Private Statistical Office, Berlin, Germany.
Laryngoscope. 2018 Sep;128(9):2110-2123. doi: 10.1002/lary.27071. Epub 2018 Jan 4.
Postoperative vertigo is a common complaint after cochlear implantation, but published incidence rates differ vastly. The aim of the present study was to investigate both subjective complaints of vertigo before and after cochlear implantation and related vestibular diagnostic tests on cochlear implant candidates.
We performed a systematic literature search according to the Preferred Reporting Items for Systematic Reviews and Meta-Analyses statement in PubMed, Cochrane Register, and EMBASE.

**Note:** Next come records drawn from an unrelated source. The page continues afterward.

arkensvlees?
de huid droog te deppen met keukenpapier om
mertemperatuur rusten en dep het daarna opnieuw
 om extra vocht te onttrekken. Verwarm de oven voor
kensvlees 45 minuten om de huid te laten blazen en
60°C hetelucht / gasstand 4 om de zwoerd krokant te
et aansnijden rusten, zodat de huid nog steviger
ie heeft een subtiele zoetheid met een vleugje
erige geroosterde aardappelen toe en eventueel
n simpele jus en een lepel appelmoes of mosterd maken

We presented 116 eligible studies investigating subjective complaints of vertigo after cochlear implantation and/or related vestibular diagnostic tests. We conducted three meta-analyses of 46 eligible studies with matched pre- and postoperative data to calculate the odds ratio of new vertigo onset, as well as the impairment of vestibular receptors measured by nystagmography and cervical vestibular evoked myogenic potentials (cVEMP). Postoperative vertigo was calculated from 95 studies and further subdivided by mean age with pooled data.

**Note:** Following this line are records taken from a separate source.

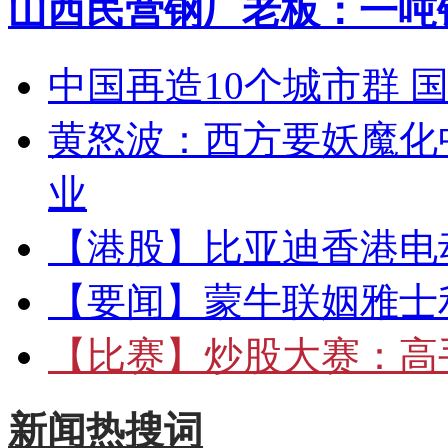
山西民营钢厂老板：一吨钢
中国再造10个城市群 
黄怒波：西方要妖魔化
业
【港股】
比亚迪香港电
【要闻】
蒙牛联姻雅士
【比赛】
炒股大赛：高手
新闻热搜词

We observed a significant increase in postoperative vertigo and significant impairment of nystagmography and cVEMP detection. Vertigo after cochlear implantation was reported in 9.3% of the patients with a continuous increase in patient age at surgery. In a subgroup of studies, new onset of vertigo was found in 17.4% of the patients. In addition, 7.2% of the patients had persisting vertigo complaints, whereas 11.6% described an altered vertigo quality and 7.7% had their preoperative complaints resolved. A comparison of round window approach and cochleostomy revealed significantly increased vertigo after cochleostomy. Both insertion methods showed similar effects in nystagmography and cVEMP testing.

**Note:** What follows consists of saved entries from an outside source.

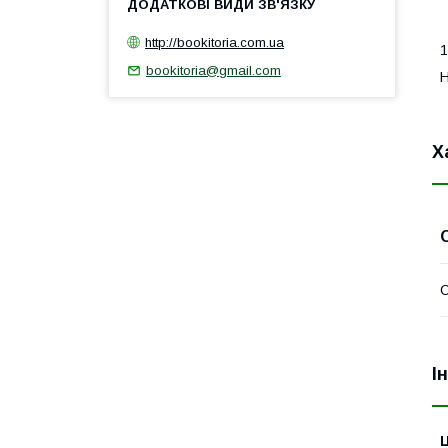
http://bookitoria.com.ua
1
bookitoria@gmail.com
Н
Х
І
Ц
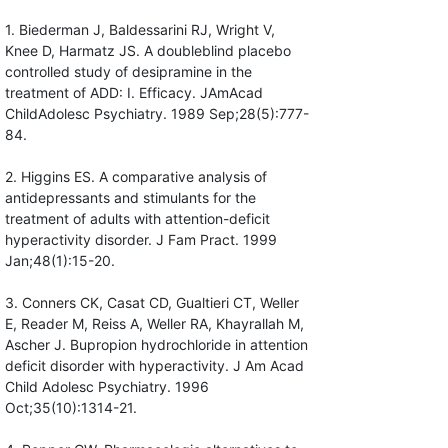
1. Biederman J, Baldessarini RJ, Wright V,
Knee D, Harmatz JS. A doubleblind placebo
controlled study of desipramine in the
treatment of ADD: I. Efficacy. JAmAcad
ChildAdolesc Psychiatry. 1989 Sep;28(5):777-
84.
2. Higgins ES. A comparative analysis of
antidepressants and stimulants for the
treatment of adults with attention-deficit
hyperactivity disorder. J Fam Pract. 1999
Jan;48(1):15-20.
3. Conners CK, Casat CD, Gualtieri CT, Weller
E, Reader M, Reiss A, Weller RA, Khayrallah M,
Ascher J. Bupropion hydrochloride in attention
deficit disorder with hyperactivity. J Am Acad
Child Adolesc Psychiatry. 1996
Oct;35(10):1314-21.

Cochlear implantation has a significant impact on subjective vertigo and vestibular receptor function. This is affected by the patient's age at the time of surgery. The surgical technique (round window or cochleostomy) may influence the outcome, but this requires further investigation. Younger patients may compensate better following vestibular dysfunction. Perioperative testing is required to correlate vestibular impairment and subjective complaints. Laryngoscope, 2018 Laryngoscope, 128:2110-2123, 2018.
术后眩晕是人工耳蜗植入术后常见的主诉,但已发表的发病率差异很大。本研究的目的是调查人工耳蜗植入术前和术后眩晕的主观主诉以及人工耳蜗植入候选者的相关前庭诊断测试。
我们根据系统评价和荟萃分析的首选报告项目声明,在PubMed、Cochrane注册库和EMBASE中进行了系统的文献检索。
我们展示了116项符合条件的研究,这些研究调查了人工耳蜗植入术后眩晕的主观主诉和/或相关前庭诊断测试。我们对46项符合条件的研究进行了三项荟萃分析,这些研究具有匹配的术前和术后数据,以计算新发性眩晕发作的比值比,以及通过眼震电图和颈前庭诱发肌源性电位(cVEMP)测量的前庭感受器损伤。术后眩晕由95项研究计算得出,并根据平均年龄和汇总数据进一步细分。
我们观察到术后眩晕显著增加,眼震电图和cVEMP检测显著受损。人工耳蜗植入术后,9.3%的患者报告有眩晕,且随着手术时患者年龄的增加而持续增加。在一组研究中,17.4%的患者出现了新发性眩晕。此外,7.2%的患者有持续性眩晕主诉,而11.6%的患者描述眩晕性质改变,7.7%的患者术前主诉得到缓解。圆窗入路和耳蜗造瘘术的比较显示,耳蜗造瘘术后眩晕显著增加。两种植入方法在眼震电图和cVEMP测试中显示出相似的效果。
人工耳蜗植入对主观眩晕和前庭感受器功能有显著影响。这受到手术时患者年龄的影响。手术技术(圆窗或耳蜗造瘘术)可能会影响结果,但这需要进一步研究。年轻患者在前庭功能障碍后可能有更好的代偿能力。需要进行围手术期测试,以关联前庭损伤和主观主诉。《喉镜》,2018年 《喉镜》,128:2110 - 2123,2018年。